Do you remember the U-turn by pensions minister Steve Webb on Brits living overseas with frozen state pensions? Ten years ago he said: “We ask people to make contributions all their life to accrue an entitlement. Why should that accrued entitlement vary according to where they choose to live?”
So when he came to power, campaigners hoped he would scrap the anomaly that leaves 500,000 overseas pensioners with no state pension increases, while the other half get them each year.
Campaigners were disappointed. In fact when I challenged him on the issue, he said: “Look, the fiscal position was different in 2004 than in 2014.”

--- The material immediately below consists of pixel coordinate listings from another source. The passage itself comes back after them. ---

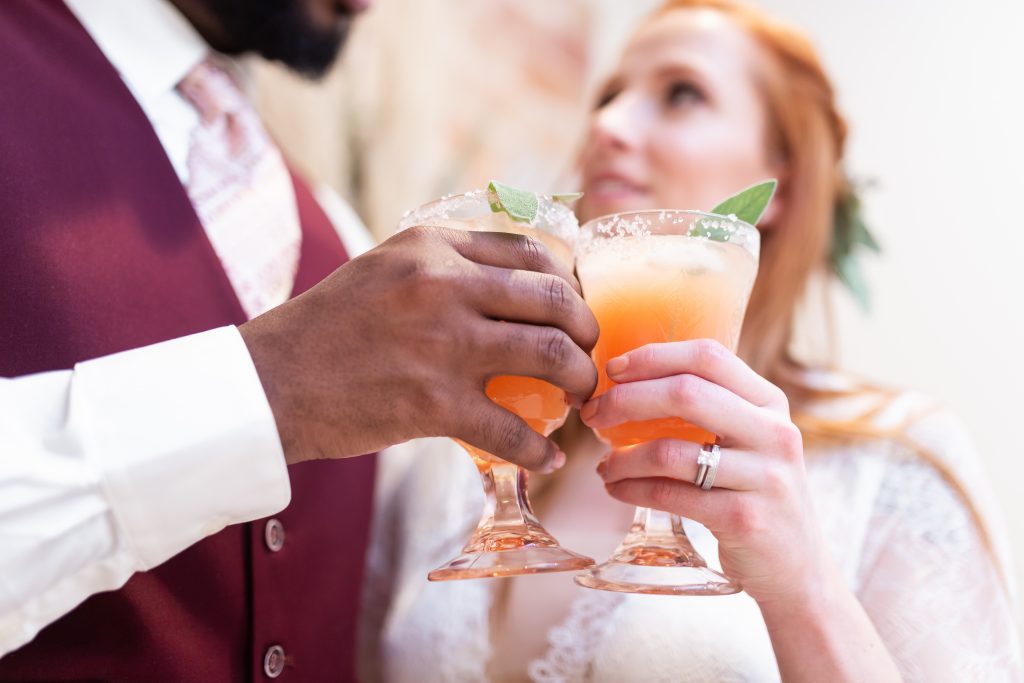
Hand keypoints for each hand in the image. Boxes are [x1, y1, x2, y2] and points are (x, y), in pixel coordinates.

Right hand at [240, 226, 598, 469]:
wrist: (271, 382)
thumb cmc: (329, 326)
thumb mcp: (385, 268)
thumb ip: (445, 265)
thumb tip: (511, 283)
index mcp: (433, 246)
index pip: (532, 251)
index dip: (570, 282)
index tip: (574, 309)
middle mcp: (444, 285)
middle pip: (556, 298)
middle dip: (588, 330)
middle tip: (588, 355)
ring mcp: (442, 344)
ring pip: (550, 354)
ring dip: (580, 380)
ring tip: (580, 399)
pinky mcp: (432, 404)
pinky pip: (513, 430)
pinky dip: (540, 450)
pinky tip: (548, 457)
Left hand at [582, 339, 836, 604]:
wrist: (797, 568)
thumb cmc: (755, 493)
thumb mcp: (749, 441)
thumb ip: (709, 409)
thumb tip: (626, 384)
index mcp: (770, 402)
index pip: (708, 356)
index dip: (654, 357)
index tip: (612, 370)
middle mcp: (774, 432)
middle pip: (685, 393)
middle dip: (626, 400)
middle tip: (593, 414)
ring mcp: (763, 476)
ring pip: (670, 450)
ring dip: (622, 456)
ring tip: (603, 465)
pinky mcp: (744, 518)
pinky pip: (671, 495)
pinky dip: (632, 489)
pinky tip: (616, 488)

The U-turn disappointed all of us. But it transpires that he’s well known for going back on his beliefs.
In 2009 he expressed support for the tens of thousands of people who lost their pensions following the winding up of their occupational final salary schemes.
The Government had offered them a Financial Assistance Scheme that was supposed to replace 90 per cent of the pensions they were promised, but in reality the figure is far less.
Mr Webb said at the time: “These people are entirely innocent. There is no suggestion that they did anything other than what they should have done. They worked hard and contributed to their pensions, and now we are condemning them, through these regulations, to year after year of declining real living standards.”
Strong words. But his actions since coming to power have betrayed them. Treating retired folk consistently shabbily is unacceptable, even for a minister. I plan to return to this subject in more detail.